> _Passage to read_
————————
Tonight I was sitting around the house, killing time on Facebook while sitting next to my daughter who was snoozing on her lounge pillow on our sofa and someone posted a link to this blog that was published by a father who lost his daughter to cancer today. I clicked over because I felt curious for some reason, and I started to skim the history of his journey with his daughter's cancer battle. It was simultaneously real and heart wrenching. As I read, I realized that this parent lives in my area. He teaches at a school near where I live. His daughter was being treated in the hospital my daughter was born in. I have no idea why, but that realization hit me in the gut like a punch. It's easy to read these stories when they're happening somewhere else, when there's a way to assign a sense of "otherness" to it. Seeing names of places I know, places I've been, knowing how truly close to home this hits left the weight of an elephant sitting on my chest. I suddenly felt myself working to fight tears as my heart felt like it was breaking for this family I have never met, and their children I do not know.
————————
Dataset entries:
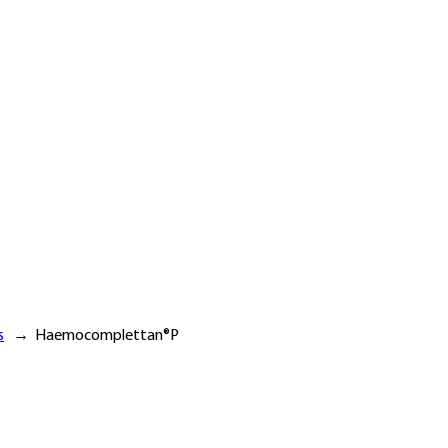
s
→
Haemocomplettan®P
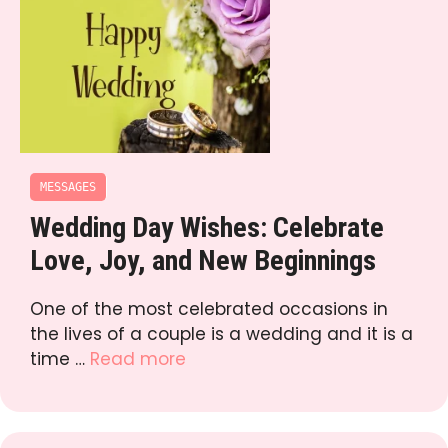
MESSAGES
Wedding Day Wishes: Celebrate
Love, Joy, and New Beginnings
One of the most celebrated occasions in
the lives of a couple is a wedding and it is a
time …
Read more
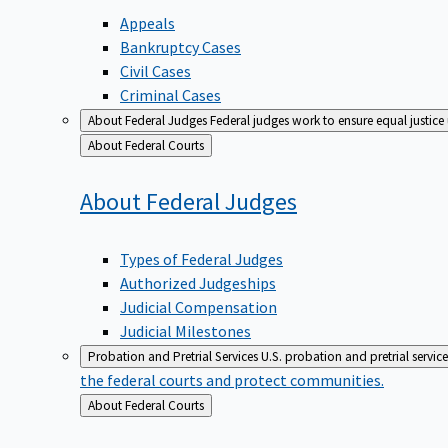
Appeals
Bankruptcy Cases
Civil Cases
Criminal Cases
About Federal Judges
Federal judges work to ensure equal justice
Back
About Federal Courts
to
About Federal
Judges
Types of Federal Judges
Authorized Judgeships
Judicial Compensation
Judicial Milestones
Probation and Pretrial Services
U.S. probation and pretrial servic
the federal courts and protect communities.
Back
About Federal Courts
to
————————
> _What you need to do_
(a) According to the passage about reading a father's blog, in which hospital was the father's daughter being treated?
(b) Decide whether each statement agrees with the passage about reading a father's blog, answering yes or no and quoting the words of the passage that settle it: (i) The writer's daughter was asleep on the sofa while the writer read. (ii) The writer found the blog through a web search. (iii) The father teaches at a school near the writer's home.
(c) Continue the passage about reading a father's blog from its final sentence.

> _Task results_
(a) She was treated in the hospital where the writer's daughter was born.

(b)
(i) Yes: "my daughter who was snoozing on her lounge pillow on our sofa"
(ii) No: "someone posted a link to this blog"
(iii) Yes: "He teaches at a school near where I live."

(c)
As I skimmed through their two years of blogs that chronicled the journey of fighting brain cancer in a child who was diagnosed at just two years old, I kept glancing over to my daughter and wondering how I would handle the situation. I read the author's loving and tender words about his wife, who shouldered the brunt of the responsibility for caring for their daughter and managing her treatment and I find myself wondering if I could take on a situation like that without cracking. Hell, I'm dealing with a newborn and there have been points where I've been on the verge of breaking over something as trivial as an infant crying, so how on earth would I handle a two year old fighting the side effects of chemotherapy? The vomiting and weakness, the pain. I don't know that I'm the sort of person who could do jump into the fray and take up a sword aside my sick child and shoulder the fight with her. I know that you never know what you can do until you're in a situation, but it makes you wonder. It makes you realize that even when you feel super human, you're not nearly as super human as someone else who has been tested in hotter fires than you.
It also made me feel like such a jerk for being worn down by the struggles I've faced with my daughter. In the big scheme of things, these are so trivial. I sit here, blogging about how unconditional love can be hard when your child is screaming for no reason, but how hard must it be when you have a child fighting a battle like cancer and you're cleaning up vomit for the tenth time in a day, or changing soiled bed linens every few hours? It has to be so much harder, and yet there are people who manage it with a grace and dignity that I feel like I haven't been able to muster, and that makes me feel pathetic. For each thing I might complain about in this parental journey I'm on, I imagine these parents would kill to have their daughter around doing the exact things I complain about.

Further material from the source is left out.